Buonarotti usa naturellement de son autorité sur le parti démocratique, pour y propager ses idées communistes. Son livre, à peu près le seul de ce genre qui existât dans les premières années de la monarchie de Juillet, se lisait dans les ateliers, et les ouvriers s'y infectaient de «babouvisme». C'est évidemment sous son influence que, peu après 1830, les idées socialistes ont pénétré dans les sociétés secrètes et y ont pris, d'année en année, une place plus large.
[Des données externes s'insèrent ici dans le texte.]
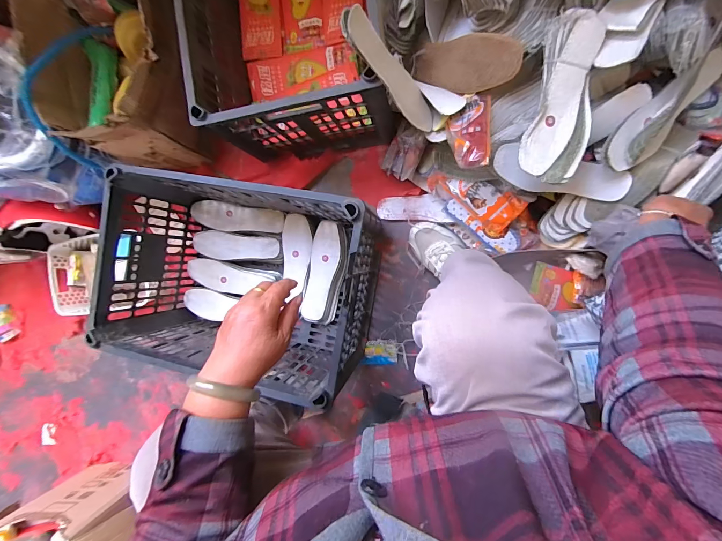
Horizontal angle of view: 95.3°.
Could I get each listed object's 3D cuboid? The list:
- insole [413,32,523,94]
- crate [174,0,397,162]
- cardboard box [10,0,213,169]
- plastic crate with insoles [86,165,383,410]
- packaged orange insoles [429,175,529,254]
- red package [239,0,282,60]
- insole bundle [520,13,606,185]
[{"bbox_3d":[0.165,-0.340,0.546,0.192,0.013,0.078,24,132,45],"label":"insole"},{"bbox_3d":[-0.137,-0.523,0.641,0.327,0.254,0.502,-7,90,8],"label":"crate"},{"bbox_3d":[-0.496,-0.444,0.691,0.283,0.219,0.391,-9,90,8],"label":"cardboard box"},{"bbox_3d":[-0.245,0.017,0.687,0.505,0.277,0.343,10,93,8],"label":"plastic crate with insoles"},{"bbox_3d":[0.237,-0.131,0.662,0.210,0.110,0.033,37,52,15],"label":"packaged orange insoles"},{"bbox_3d":[-0.221,-0.589,0.711,0.085,0.021,0.244,-3,91,8],"label":"red package"},{"bbox_3d":[0.295,-0.244,0.471,0.088,0.039,0.222,14,93,8],"label":"insole bundle"}]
On les a vues apparaître, dès la fin de 1833, chez les sectionnaires des _Droits de l'homme_, qui pourtant étaient surtout des agitateurs politiques et des doctrinaires républicains[99]. Elles furent plus visibles encore dans la société des _Familles_ et dans celle des _Saisons_, sous l'inspiration de Blanqui et de Barbès[100]; le journal _l'Homme libre_, qui fut, en 1838, l'organe clandestin de la seconde de ces associations, était absolument babouviste. En même temps, des journaux révolutionnaires, comme le _Bon Sens_, rédigé par MM. Cauchois-Lemaire, Rodde et Louis Blanc, ouvraient une porte plus ou moins large aux élucubrations antisociales. Certaines petites feuilles, l'_Égalité_ et l'_Intelligence_, ne renfermaient pas autre chose.

[Note 99: Voy. notamment, en octobre 1833, la «Déclaration» de la Société des droits de l'homme. (Cf. plus haut, t. II, ch. X, § I.)]

[Note 100: Cf. plus haut, t. III, ch. I, § V, et ch. V, § V.]